Cette semaine a débuté l’installation de tubes en aluminium à 125 cm de profondeur destinés à réaliser des mesures de teneur en eau du sol avec une sonde à neutron. Ces tubes sont installés à proximité des fosses déjà équipées de sondes enregistrant la teneur en eau volumique en continue (CS616 – Campbell Scientific). Les mesures de la sonde à neutron serviront de référence afin de valider les équations de calibration des sondes CS616. Ce travail sera réalisé dans le cadre d’un stage au printemps 2017 en collaboration avec Cyril Dejean de l’unité de recherche Irstea G-EAU de Montpellier. Ce stage est soutenu par le réseau « Mesure » d’Irstea.

 

  

Article paru sur la prédiction de l’éclairement relatif en peuplements mélangés

Un article sur la prédiction de l’éclairement relatif en peuplements purs et mélangés vient de paraître dans Forest Ecology and Management. Ce travail a été réalisé sur les placettes expérimentales du dispositif OPTMix. Ci-dessous les points clés de l’article.

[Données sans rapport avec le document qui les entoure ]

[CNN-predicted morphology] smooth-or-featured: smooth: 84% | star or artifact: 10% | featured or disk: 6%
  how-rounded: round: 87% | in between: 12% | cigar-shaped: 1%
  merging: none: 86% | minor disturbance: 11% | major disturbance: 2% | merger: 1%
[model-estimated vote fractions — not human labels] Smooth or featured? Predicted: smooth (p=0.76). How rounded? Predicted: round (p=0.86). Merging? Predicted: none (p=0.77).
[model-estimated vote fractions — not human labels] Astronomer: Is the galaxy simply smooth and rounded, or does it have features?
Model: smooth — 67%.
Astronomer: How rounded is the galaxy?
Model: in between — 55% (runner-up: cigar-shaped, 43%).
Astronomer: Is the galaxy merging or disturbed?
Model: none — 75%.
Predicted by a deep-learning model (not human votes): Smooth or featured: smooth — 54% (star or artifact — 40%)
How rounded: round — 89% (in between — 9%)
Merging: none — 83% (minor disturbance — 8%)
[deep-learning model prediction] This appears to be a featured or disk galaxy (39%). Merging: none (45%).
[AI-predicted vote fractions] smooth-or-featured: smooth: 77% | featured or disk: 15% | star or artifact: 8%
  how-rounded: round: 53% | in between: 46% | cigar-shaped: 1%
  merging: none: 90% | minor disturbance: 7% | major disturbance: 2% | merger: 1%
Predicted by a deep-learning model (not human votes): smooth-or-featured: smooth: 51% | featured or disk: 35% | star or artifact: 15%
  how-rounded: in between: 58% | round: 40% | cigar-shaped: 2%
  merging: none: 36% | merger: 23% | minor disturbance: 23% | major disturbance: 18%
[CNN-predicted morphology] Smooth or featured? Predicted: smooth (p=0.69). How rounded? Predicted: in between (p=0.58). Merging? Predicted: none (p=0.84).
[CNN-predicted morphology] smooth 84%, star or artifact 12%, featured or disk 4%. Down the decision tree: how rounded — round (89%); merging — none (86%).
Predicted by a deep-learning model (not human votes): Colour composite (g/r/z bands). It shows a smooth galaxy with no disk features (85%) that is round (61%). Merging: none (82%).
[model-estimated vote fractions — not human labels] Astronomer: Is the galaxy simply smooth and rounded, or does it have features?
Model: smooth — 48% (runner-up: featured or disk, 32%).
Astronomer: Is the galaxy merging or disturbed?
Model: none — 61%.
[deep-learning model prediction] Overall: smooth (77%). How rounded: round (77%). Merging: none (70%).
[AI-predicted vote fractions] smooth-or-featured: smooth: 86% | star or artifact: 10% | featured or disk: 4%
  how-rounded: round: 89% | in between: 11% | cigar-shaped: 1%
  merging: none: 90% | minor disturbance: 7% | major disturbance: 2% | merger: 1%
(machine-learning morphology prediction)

Perot, T., A. Mårell, N. Korboulewsky, V. Seigner and P. Balandier (2017). « Modeling and predicting solar radiation transmittance in mixed forests at a within-stand scale from tree species basal area. » Forest Ecology and Management 390: 127-136. doi: 10.1016/j.foreco.2017.01.023

Highlights:

  • Radiation under forest canopy was modelled in mono-specific and mixed stands.
  • The Beer-Lambert law can be used in mixed stands with the basal area of each species.
  • Extinction coefficients were not different between mixed and mono-specific stands.
  • Transmittance can be predicted at local scale within a stand with local basal area.
  • Predictions of the model are unbiased with a relative mean absolute error of 20%.

 

Réunion annuelle OPTMix, 10, 12 et 13 janvier

La réunion annuelle OPTMix a eu lieu les 10,12 et 13 janvier. Les participants ont présentés les résultats récemment obtenus dans les différentes tâches du projet ainsi que le programme des actions futurs.

 

Faits marquants pour 2016

Le jeune dispositif OPTMix fonctionne maintenant en routine pour les mesures récurrentes (microclimat, dendrométrie, biodiversité et dynamique du sous-bois), mais continue à s’équiper et s’ouvre à de nouvelles collaborations. Ainsi, en 2016, une station météorologique de référence en forêt domaniale d’Orléans, mais hors couvert, a été installée en collaboration avec l’Office National des Forêts, et plusieurs projets avec des encadrements de thèse et masters ainsi que plusieurs collaborations ont démarré. On peut citer :

  • des travaux sur les impacts à court et moyen terme des ongulés sur la régénération de peuplements mélangés porté par A. Mårell (Irstea, Nogent-sur-Vernisson), faisant l’objet d’un projet soutenu par le ministère en charge de l’environnement, et de plusieurs stages de BTS ou Master ;
  • des échantillonnages en vue de travaux sur le cycle des éléments avec une étude sur les réserves glucidiques des arbres en collaboration avec l’Université d’Orléans (Cécile Barbaroux) ; et une autre sur la dynamique de la matière organique des litières en forêt d’Orléans avec l’ OSUC région Centre (Sébastien Gogo), qui feront l’objet d’un stage de Master chacun ;
  • des travaux sur la croissance des arbres en partenariat avec l’Office National des Forêts avec notamment une thèse, Jordan Bello (Irstea, Nogent-sur-Vernisson) ; qui a également réalisé un suivi écophysiologique pour étudier les effets de la sécheresse 2016 en collaboration avec université suédoise (SLU, Niles Hasselquiest) et l’INRA (Damien Bonal) ;
  • la caractérisation plus fine des arbres : d’une part leurs architecture avec un Lidar Terrestre en collaboration avec l’INRA de Nancy (Ignatio Barbeito) ; et d’autre part leur état sanitaire en collaboration avec l’Université d’Orléans (Aurélien Salé) et le Département Santé des Forêts ;
  • une étude sur la diversité microbienne des sols en collaboration avec l’INRA Dijon, GENOSOL (Samuel Mondy et Céline Faivre-Primot).